*** Given records Section Begins ***

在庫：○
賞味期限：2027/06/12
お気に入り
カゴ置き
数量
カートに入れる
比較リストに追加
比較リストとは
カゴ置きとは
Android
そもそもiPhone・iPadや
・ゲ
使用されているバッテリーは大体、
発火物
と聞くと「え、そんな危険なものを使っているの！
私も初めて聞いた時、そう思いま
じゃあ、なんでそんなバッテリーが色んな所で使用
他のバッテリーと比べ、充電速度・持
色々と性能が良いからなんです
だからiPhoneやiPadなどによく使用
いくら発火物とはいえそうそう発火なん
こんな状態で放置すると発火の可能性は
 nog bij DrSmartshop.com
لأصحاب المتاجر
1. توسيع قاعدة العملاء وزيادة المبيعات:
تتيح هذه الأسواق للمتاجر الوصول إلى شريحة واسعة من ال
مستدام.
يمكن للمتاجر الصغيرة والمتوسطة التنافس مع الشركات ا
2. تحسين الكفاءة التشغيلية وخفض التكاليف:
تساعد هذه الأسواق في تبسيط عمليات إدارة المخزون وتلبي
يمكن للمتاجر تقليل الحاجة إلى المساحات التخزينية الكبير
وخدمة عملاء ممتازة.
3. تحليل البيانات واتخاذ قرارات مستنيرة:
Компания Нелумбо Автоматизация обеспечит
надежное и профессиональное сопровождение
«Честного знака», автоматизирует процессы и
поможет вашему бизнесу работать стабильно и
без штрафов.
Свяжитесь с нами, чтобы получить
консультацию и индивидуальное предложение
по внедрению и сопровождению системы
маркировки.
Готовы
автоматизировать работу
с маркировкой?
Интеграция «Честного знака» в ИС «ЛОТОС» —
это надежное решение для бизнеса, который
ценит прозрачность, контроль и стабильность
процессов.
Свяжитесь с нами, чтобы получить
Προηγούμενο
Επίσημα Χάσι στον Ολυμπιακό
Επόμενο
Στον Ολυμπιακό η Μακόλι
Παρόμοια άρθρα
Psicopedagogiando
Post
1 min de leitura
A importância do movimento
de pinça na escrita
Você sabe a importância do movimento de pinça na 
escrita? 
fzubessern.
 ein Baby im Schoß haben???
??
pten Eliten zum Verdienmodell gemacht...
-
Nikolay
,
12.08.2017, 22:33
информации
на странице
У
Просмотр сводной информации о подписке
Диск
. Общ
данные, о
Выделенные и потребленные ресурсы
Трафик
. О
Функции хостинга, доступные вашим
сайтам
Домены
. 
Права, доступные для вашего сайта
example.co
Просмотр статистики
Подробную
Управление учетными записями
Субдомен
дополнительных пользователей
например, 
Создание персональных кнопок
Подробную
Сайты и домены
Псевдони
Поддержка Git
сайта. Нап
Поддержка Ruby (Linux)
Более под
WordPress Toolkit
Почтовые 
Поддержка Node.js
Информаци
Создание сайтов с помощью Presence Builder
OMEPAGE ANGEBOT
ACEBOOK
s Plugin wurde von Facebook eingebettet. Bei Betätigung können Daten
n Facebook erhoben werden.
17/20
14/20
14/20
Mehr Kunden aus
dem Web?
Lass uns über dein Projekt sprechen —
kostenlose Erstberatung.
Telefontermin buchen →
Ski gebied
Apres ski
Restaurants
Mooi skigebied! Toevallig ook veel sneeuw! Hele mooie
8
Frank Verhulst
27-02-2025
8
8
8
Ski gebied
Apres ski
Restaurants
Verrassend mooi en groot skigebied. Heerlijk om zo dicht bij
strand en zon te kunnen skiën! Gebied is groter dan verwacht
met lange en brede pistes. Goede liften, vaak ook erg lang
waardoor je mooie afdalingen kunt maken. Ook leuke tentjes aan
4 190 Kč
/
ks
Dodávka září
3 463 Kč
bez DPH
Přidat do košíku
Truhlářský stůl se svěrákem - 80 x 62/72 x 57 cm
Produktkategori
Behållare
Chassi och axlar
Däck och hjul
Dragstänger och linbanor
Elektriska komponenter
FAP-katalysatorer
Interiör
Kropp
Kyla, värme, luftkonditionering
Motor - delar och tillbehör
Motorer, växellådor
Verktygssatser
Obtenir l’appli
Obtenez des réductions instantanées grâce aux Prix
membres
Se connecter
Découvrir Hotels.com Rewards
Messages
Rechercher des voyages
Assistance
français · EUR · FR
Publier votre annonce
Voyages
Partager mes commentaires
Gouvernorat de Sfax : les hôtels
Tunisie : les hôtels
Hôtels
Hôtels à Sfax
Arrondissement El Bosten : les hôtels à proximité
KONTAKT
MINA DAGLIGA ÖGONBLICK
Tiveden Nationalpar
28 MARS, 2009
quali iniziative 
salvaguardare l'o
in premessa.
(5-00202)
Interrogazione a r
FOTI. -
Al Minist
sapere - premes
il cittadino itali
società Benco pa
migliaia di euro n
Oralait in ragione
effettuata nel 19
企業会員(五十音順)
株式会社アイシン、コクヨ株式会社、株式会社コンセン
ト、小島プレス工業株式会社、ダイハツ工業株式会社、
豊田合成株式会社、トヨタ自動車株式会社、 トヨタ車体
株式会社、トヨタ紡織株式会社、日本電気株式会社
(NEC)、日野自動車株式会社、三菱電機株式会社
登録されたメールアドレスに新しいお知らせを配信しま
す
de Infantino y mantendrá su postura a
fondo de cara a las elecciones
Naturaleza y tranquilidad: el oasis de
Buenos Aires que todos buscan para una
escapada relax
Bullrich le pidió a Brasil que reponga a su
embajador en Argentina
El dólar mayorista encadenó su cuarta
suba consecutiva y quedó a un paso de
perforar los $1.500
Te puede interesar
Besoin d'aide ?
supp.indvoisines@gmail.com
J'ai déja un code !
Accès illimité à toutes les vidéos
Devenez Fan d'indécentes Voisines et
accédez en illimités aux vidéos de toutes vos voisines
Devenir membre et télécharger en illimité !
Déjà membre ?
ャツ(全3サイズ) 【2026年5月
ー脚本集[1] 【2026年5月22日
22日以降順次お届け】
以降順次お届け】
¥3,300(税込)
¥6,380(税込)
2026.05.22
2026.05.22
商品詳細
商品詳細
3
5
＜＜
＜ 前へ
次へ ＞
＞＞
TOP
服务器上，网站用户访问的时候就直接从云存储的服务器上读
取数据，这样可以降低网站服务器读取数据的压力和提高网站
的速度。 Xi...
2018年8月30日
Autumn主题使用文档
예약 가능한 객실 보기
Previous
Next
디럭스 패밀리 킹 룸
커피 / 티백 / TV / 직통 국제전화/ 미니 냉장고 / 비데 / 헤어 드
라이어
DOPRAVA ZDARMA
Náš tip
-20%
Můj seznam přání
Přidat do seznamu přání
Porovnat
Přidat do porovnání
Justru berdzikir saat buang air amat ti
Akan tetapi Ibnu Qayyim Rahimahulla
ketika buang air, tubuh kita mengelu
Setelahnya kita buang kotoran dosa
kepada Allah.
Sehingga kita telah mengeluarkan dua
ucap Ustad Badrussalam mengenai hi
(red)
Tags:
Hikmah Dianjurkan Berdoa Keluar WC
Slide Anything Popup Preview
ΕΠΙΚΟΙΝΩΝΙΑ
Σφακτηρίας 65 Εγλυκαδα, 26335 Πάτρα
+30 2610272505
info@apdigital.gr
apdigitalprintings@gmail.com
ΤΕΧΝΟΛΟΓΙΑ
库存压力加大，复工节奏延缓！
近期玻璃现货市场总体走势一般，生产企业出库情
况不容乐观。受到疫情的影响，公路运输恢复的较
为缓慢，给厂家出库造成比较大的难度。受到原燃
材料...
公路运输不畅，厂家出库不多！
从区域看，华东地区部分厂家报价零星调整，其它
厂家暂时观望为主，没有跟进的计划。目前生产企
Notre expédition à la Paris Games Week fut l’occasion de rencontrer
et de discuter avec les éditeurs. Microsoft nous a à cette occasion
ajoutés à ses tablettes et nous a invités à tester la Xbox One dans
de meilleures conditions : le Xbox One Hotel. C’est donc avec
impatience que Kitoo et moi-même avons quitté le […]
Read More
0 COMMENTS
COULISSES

*** Given records Section Ends ***

Your task
Reproduce the rows word for word, starting at the beginning of the rows and ending with the line that contains "2. تحسين الكفاءة".

Finished exercise
在庫：○
賞味期限：2027/06/12
お気に入り
カゴ置き
数量
カートに入れる
比較リストに追加
比較リストとは
カゴ置きとは
Android
そもそもiPhone・iPadや
・ゲ
使用されているバッテリーは大体、
発火物
と聞くと「え、そんな危険なものを使っているの！
私も初めて聞いた時、そう思いま
じゃあ、なんでそんなバッテリーが色んな所で使用
他のバッテリーと比べ、充電速度・持
色々と性能が良いからなんです
だからiPhoneやiPadなどによく使用
いくら発火物とはいえそうそう発火なん
こんな状態で放置すると発火の可能性は
 nog bij DrSmartshop.com
لأصحاب المتاجر
1. توسيع قاعدة العملاء وزيادة المبيعات:
تتيح هذه الأسواق للمتاجر الوصول إلى شريحة واسعة من ال
مستدام.
يمكن للمتاجر الصغيرة والمتوسطة التنافس مع الشركات ا
2. تحسين الكفاءة التشغيلية وخفض التكاليف:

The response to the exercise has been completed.